“I see what you would say, and I am convinced that the first step towards the discovery would be to put Mr. Belamour under restraint, and separate his black from him. Then one or other of them would speak, and we might know how she has been played upon.”

“What does your Ladyship suppose then?” asked the Major.

“This is what I imagine. The poor silly maid repents herself and comes back in search of me. Would that she had found me, her best friend! But instead of that, she falls in with old Belamour, and he, having by this time perceived the danger of the perilous masquerade in which he had involved my unlucky boy, a minor, has mewed her up somewhere, till the cry should be over.”

“That would be the part of a villain, but scarcely of a madman,” said Betty dryly.

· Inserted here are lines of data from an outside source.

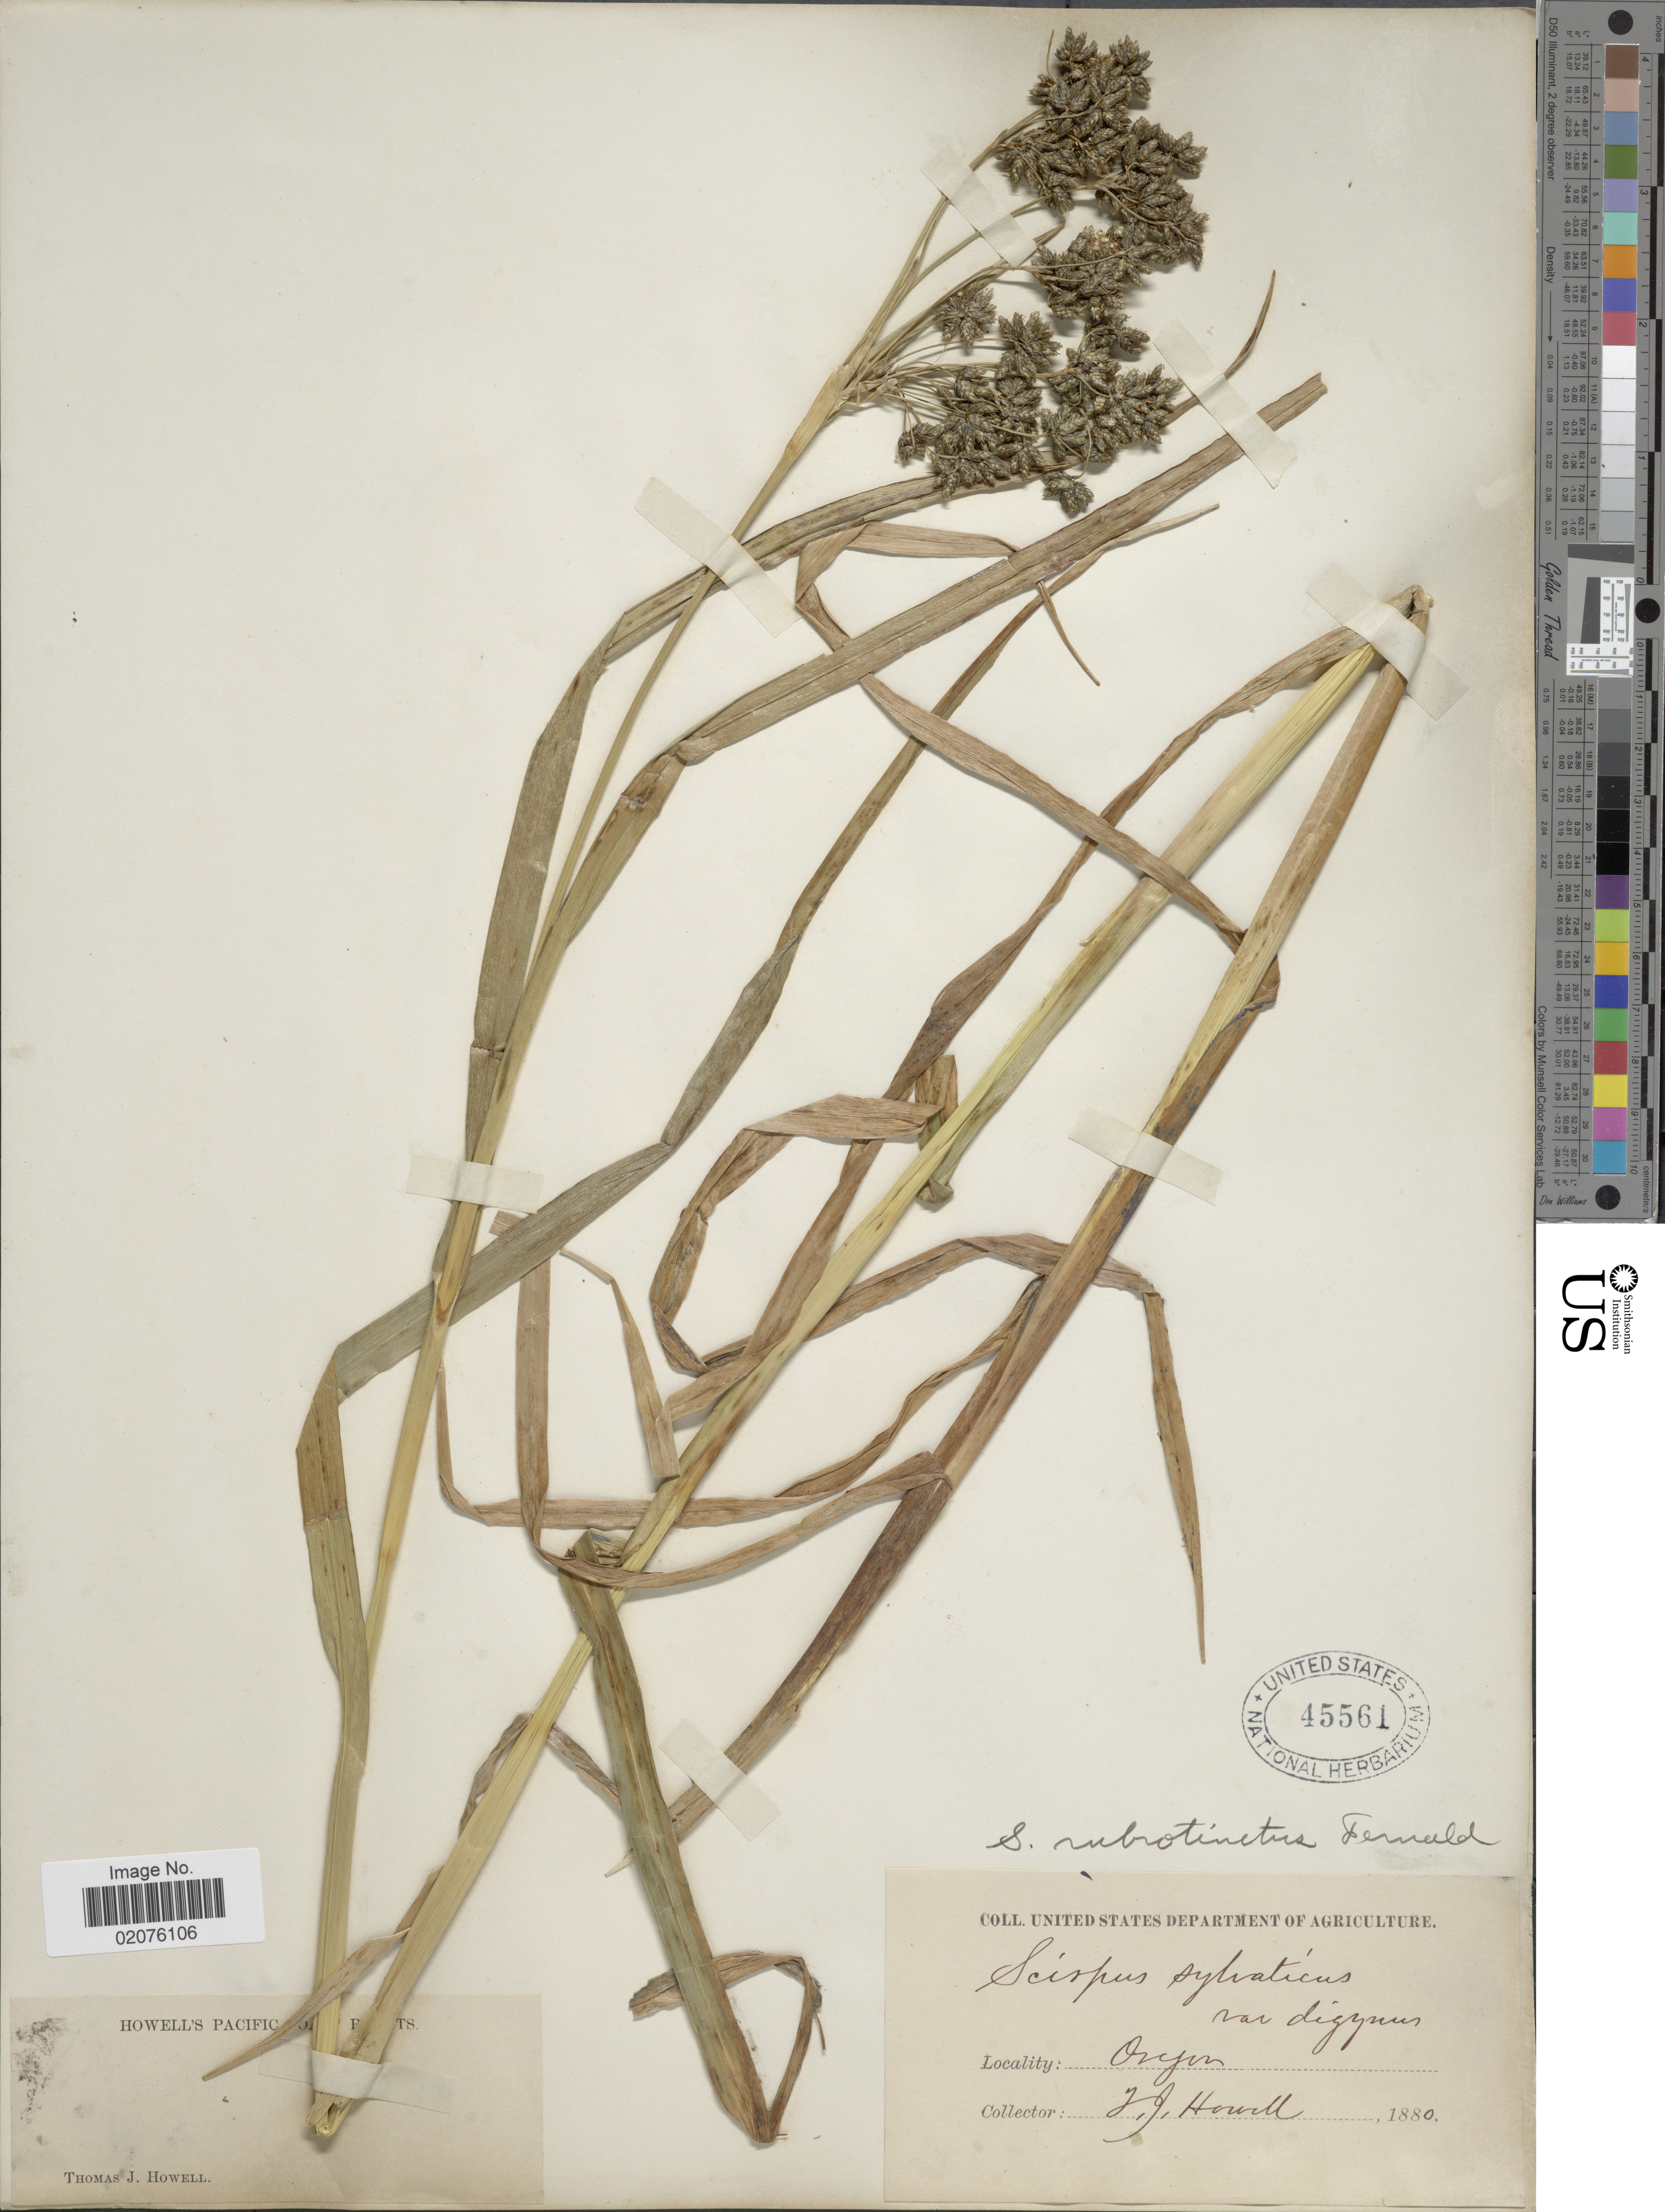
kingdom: Plantae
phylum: Tracheophyta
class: Liliopsida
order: Poales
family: Cyperaceae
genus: Scirpus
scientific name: Scirpus microcarpus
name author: J. Presl & C. Presl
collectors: T. J. Howell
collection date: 1880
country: United States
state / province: Oregon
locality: Pacific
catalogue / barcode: US 45561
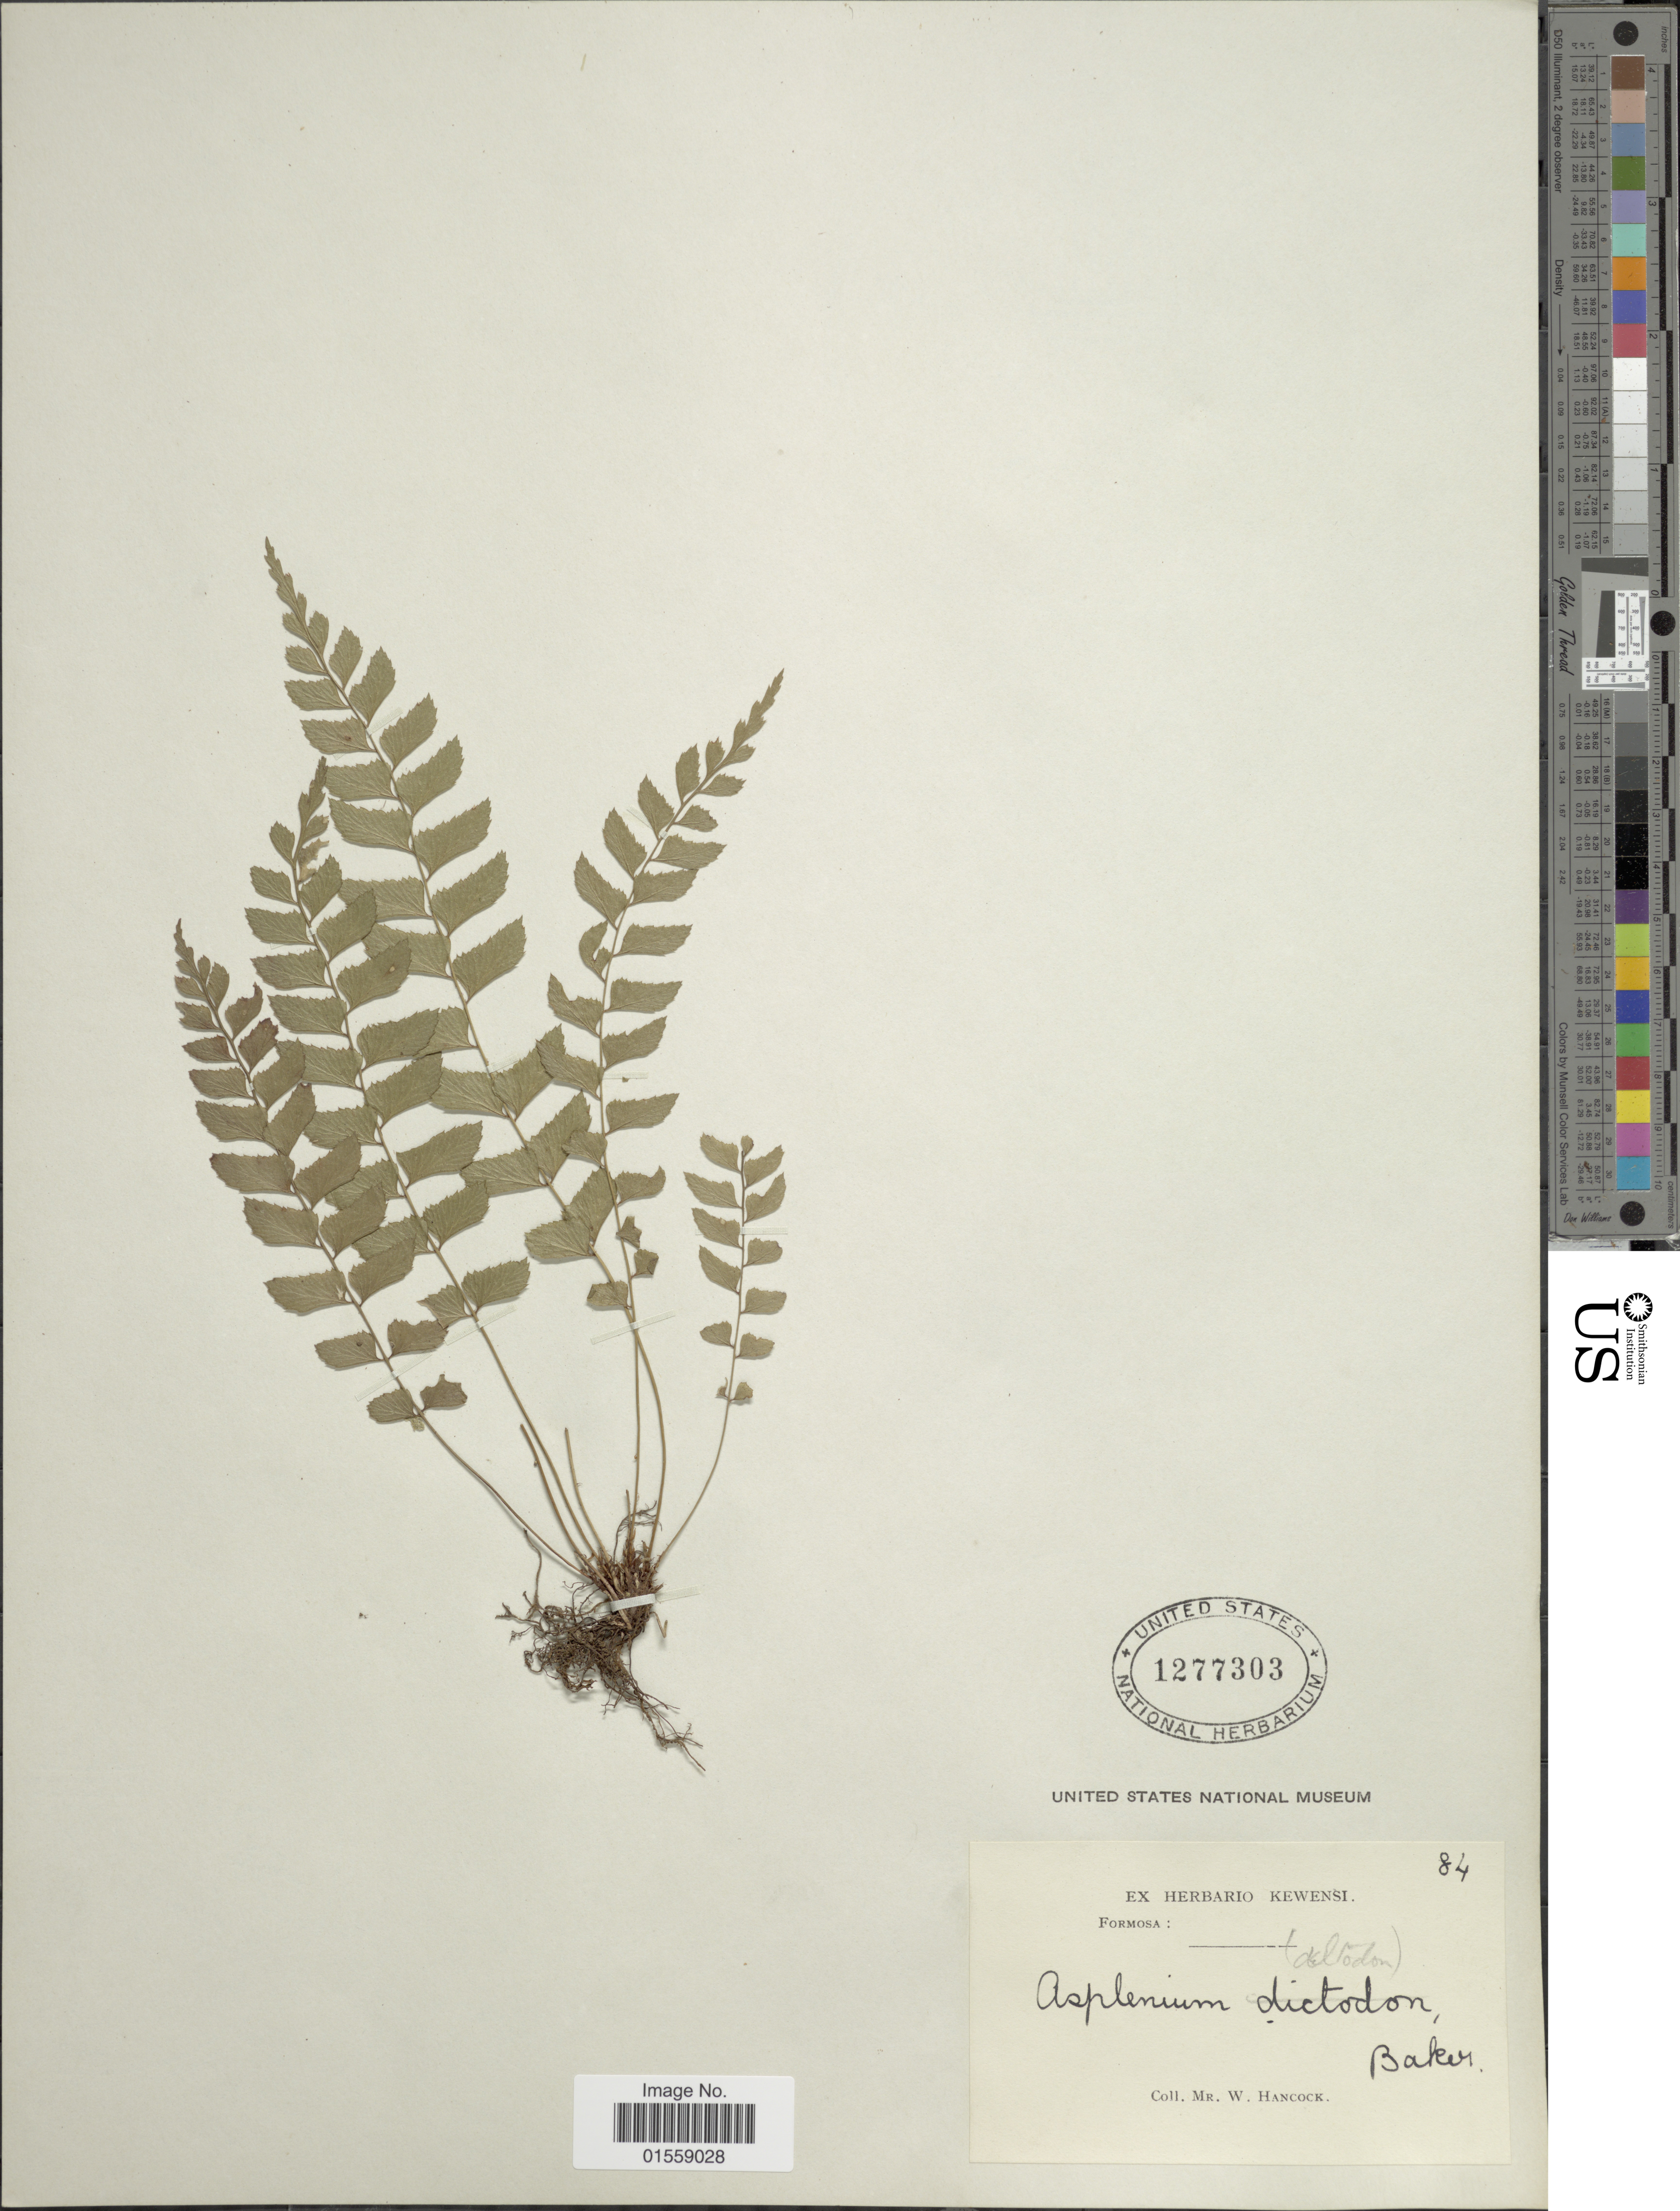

“My dear cousin Betty, there are lunatics endowed with a marvellous shrewdness to commit senseless villanies, and to put on a specious seeming. Depend upon it, my unfortunate brother-in-law’s wanderings at night were not solely spent in communings with the trees and brooks. Who knows what might be discovered if he were under proper restraint? And it is to you, the only relation I have, that I must turn for assistance in my most unhappy circumstances,” she added, wit a glance so full of sweet helplessness that no man could withstand it. “I am so glad you are here. You will be acting for me as well as for yourself in endeavouring to find your poor lovely child, and the first thing I would have done would be to separate Belamour and his black, put them under restraint, and interrogate them separately. You could easily get an order from a magistrate. But ah, here comes my woman. No more now. You will come to me this evening, and we can talk further on this matter. I shall have some company, and it will not be a regular rout, only a few card-tables, and a little dancing for the young people.”

“Your ladyship must excuse me,” said Betty, “I have no dress to appear in, even if I had spirits for the company.”

“Ah! my dear cousin, how do you think it is with my spirits? Yet I think it my duty not to allow myself to be moped, but to exert myself for the interest of my son. While as to dress, my woman can direct you to the milliner who would equip you in the last mode. What, still obstinate? Nay, then, Harry, I can take no excuse from you, and I may have been able to collect some intelligence from the servants.”

Nothing remained but to take leave and walk home, the Major observing—

“Well, what think you of that, Betty?”

“Think, sir?—I think it is not for my lady to talk of villains.”